The magnetic moment, alternately referred to as the magnetic dipole moment, is a vector characteristic of sources of magnetic fields, and characterises the tendency of the magnetic field source to align with an external magnetic field. The magnetic dipole moment is a characteristic of both forms of magnetic field source, namely the movement of charges (as in a current loop) and the fields produced by fundamental particles. The standard SI unit for magnetic moment is either square-meter amperes (m^2*A) or the equivalent, joules per tesla (J/T).

- Skill level:
- Easy

### Other People Are Reading

## Instructions

- 1
Determine whether the magnetic source for which you are trying to obtain the magnetic moment is made up of moving charges. The magnetic moment is "calculated" only for magnetic sources made up from moving charges; the magnetic moment of fundamental particles must be determined experimentally.

- 2
Find the magnetic dipole moment by multiplying the current in the loop by the area, in the case of planar current loops. This is what we would expect from dimensional analysis, since the unit for magnetic moment is made up of the product of area (square meters) and current (amperes) units. The magnetic moment of an arbitrary (not necessarily planar) closed loop is calculated by finding the product of the current and the vector area integral (infinitesimal da) over the loop.

- 3
Find the magnetic moment for arbitrary charge distributions.
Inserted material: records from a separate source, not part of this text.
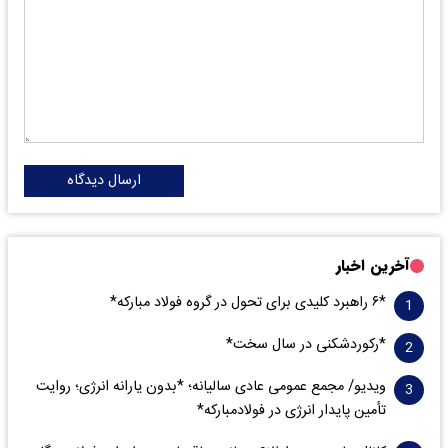
ارسال دیدگاه
آخرین اخبار
*۶ راهبرد کلیدی برای تحول در گروه فولاد مبارکه*
*رکوردشکنی در سال سخت*
ویدیو/ مجمع عمومی عادی سالیانه؛ *بدون یارانه انرژی؛ روایت
تأمین پایدار انرژی در فولادمبارکه*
It is more challenging, but still analytically possible. In this case, the desired quantity is found by first taking the volume integral (over the volume of the arbitrary charge distribution) in spherical coordinates of the vector cross-product of position and current density (r X J, where J is the product of charge density and linear velocity of a particular point). Dividing the result of this integral by 2 yields the magnetic dipole moment of the charge distribution.